**Aim of the task**
Examine each line of the data. Copy the line if it includes the word "Table".

(Raw data begins)

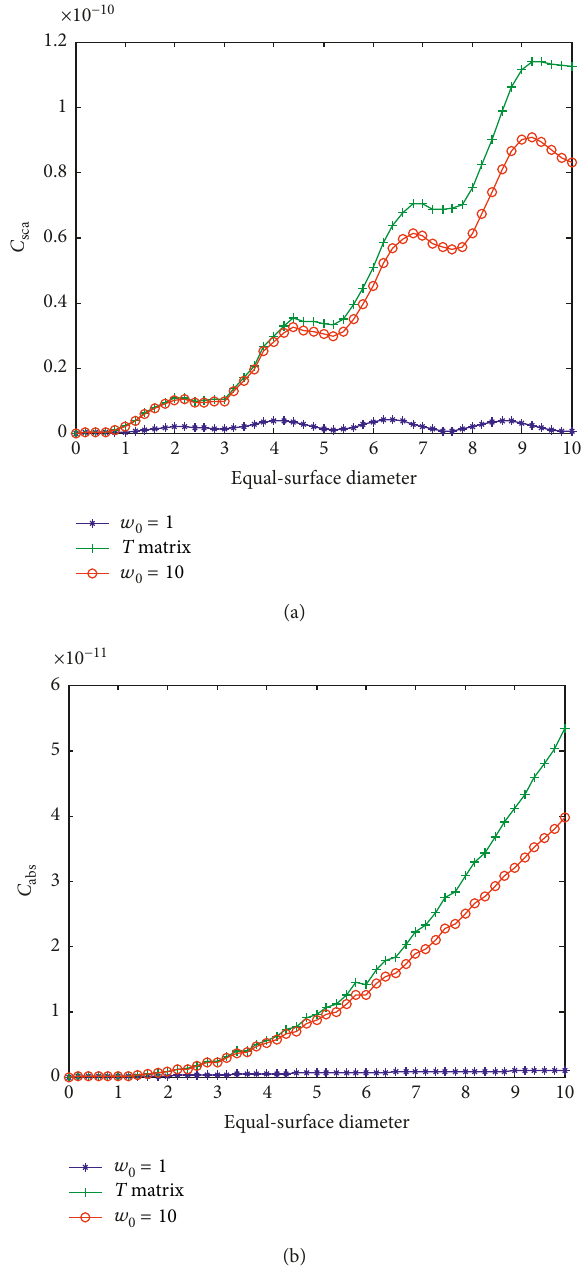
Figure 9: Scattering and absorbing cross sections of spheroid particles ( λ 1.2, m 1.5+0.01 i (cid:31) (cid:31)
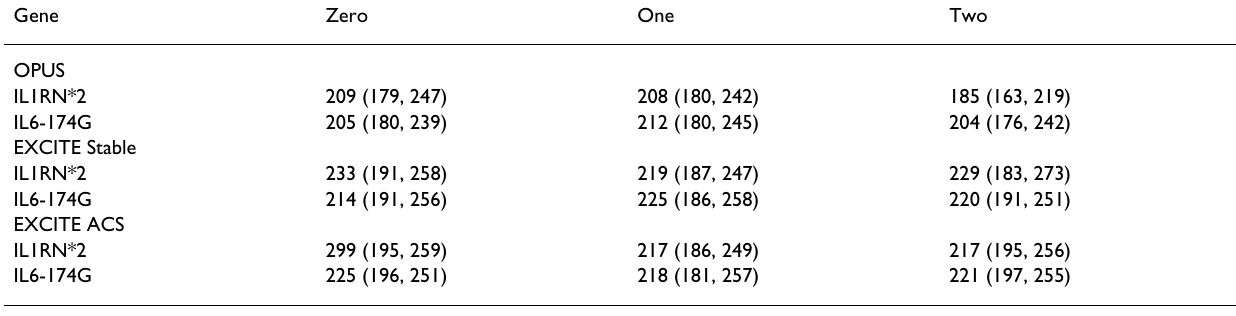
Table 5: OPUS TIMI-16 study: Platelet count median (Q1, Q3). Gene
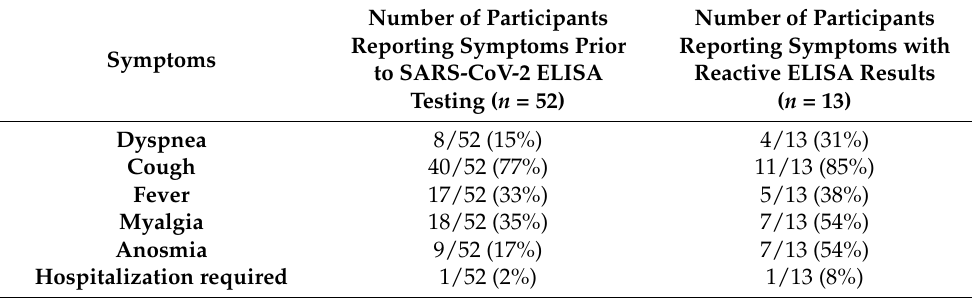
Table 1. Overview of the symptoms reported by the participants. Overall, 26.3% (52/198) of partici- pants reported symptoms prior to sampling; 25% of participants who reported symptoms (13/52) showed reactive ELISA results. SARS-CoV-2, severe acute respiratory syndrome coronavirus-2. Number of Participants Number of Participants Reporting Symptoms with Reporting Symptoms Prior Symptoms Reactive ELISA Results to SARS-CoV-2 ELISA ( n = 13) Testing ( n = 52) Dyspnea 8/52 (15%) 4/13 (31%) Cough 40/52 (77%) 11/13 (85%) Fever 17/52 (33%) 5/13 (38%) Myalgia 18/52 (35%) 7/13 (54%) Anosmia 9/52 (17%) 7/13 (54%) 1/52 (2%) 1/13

(Raw data ends)

**Answer area**
Table 5: OPUS TIMI-16 study: Platelet count median (Q1, Q3). Gene
Table 1. Overview of the symptoms reported by the participants. Overall, 26.3% (52/198) of partici- pants reported symptoms prior to sampling; 25% of participants who reported symptoms (13/52) showed reactive ELISA results. SARS-CoV-2, severe acute respiratory syndrome coronavirus-2. Number of Participants Number of Participants Reporting Symptoms with Reporting Symptoms Prior Symptoms Reactive ELISA Results to SARS-CoV-2 ELISA ( n = 13) Testing ( n = 52) Dyspnea 8/52 (15%) 4/13 (31%) Cough 40/52 (77%) 11/13 (85%) Fever 17/52 (33%) 5/13 (38%) Myalgia 18/52 (35%) 7/13 (54%) Anosmia 9/52 (17%) 7/13 (54%) 1/52 (2%) 1/13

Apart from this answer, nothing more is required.